Provided records -
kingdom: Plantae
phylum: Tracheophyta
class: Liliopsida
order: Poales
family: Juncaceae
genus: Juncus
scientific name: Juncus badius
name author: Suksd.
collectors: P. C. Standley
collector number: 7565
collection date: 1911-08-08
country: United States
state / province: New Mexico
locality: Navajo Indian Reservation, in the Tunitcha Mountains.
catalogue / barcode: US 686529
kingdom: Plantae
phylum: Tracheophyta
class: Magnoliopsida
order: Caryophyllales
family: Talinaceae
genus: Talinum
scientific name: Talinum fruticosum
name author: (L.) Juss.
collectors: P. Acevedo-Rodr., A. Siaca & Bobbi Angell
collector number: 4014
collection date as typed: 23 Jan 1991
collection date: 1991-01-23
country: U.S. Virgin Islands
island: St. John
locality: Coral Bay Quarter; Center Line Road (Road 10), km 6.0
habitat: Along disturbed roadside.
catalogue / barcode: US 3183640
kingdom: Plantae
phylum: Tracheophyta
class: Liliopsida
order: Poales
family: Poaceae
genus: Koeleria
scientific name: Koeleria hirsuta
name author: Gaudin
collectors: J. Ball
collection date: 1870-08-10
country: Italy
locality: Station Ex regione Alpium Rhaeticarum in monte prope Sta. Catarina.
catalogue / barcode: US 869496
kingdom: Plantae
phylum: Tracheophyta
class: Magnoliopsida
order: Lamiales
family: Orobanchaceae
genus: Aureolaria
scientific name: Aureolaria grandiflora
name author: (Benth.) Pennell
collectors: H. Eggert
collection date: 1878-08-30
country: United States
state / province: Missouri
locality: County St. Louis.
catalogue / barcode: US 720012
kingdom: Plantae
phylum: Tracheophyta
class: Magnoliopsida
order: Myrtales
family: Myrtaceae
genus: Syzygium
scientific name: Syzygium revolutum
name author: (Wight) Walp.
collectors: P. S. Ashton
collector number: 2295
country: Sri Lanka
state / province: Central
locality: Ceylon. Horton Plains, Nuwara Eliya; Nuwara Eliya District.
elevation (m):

Directive - In the items from the line with "name author: Suksd." through the end of the items, switch "collectors" to "collected by" and reproduce those lines with nothing else changed.

Exercise output -
name author: Suksd.
collected by: P. C. Standley
collector number: 7565
collection date: 1911-08-08
country: United States
state / province: New Mexico
locality: Navajo Indian Reservation, in the Tunitcha Mountains.
catalogue / barcode: US 686529
kingdom: Plantae
phylum: Tracheophyta
class: Magnoliopsida
order: Caryophyllales
family: Talinaceae
genus: Talinum
scientific name: Talinum fruticosum
name author: (L.) Juss.
collected by: P. Acevedo-Rodr., A. Siaca & Bobbi Angell
collector number: 4014
collection date as typed: 23 Jan 1991
collection date: 1991-01-23
country: U.S. Virgin Islands
island: St. John
locality: Coral Bay Quarter; Center Line Road (Road 10), km 6.0
habitat: Along disturbed roadside.
catalogue / barcode: US 3183640
kingdom: Plantae
phylum: Tracheophyta
class: Liliopsida
order: Poales
family: Poaceae
genus: Koeleria
scientific name: Koeleria hirsuta
name author: Gaudin
collected by: J. Ball
collection date: 1870-08-10
country: Italy
locality: Station Ex regione Alpium Rhaeticarum in monte prope Sta. Catarina.
catalogue / barcode: US 869496
kingdom: Plantae
phylum: Tracheophyta
class: Magnoliopsida
order: Lamiales
family: Orobanchaceae
genus: Aureolaria
scientific name: Aureolaria grandiflora
name author: (Benth.) Pennell
collected by: H. Eggert
collection date: 1878-08-30
country: United States
state / province: Missouri
locality: County St. Louis.
catalogue / barcode: US 720012
kingdom: Plantae
phylum: Tracheophyta
class: Magnoliopsida
order: Myrtales
family: Myrtaceae
genus: Syzygium
scientific name: Syzygium revolutum
name author: (Wight) Walp.
collected by: P. S. Ashton
collector number: 2295
country: Sri Lanka
state / province: Central
locality: Ceylon. Horton Plains, Nuwara Eliya; Nuwara Eliya District.
elevation (m):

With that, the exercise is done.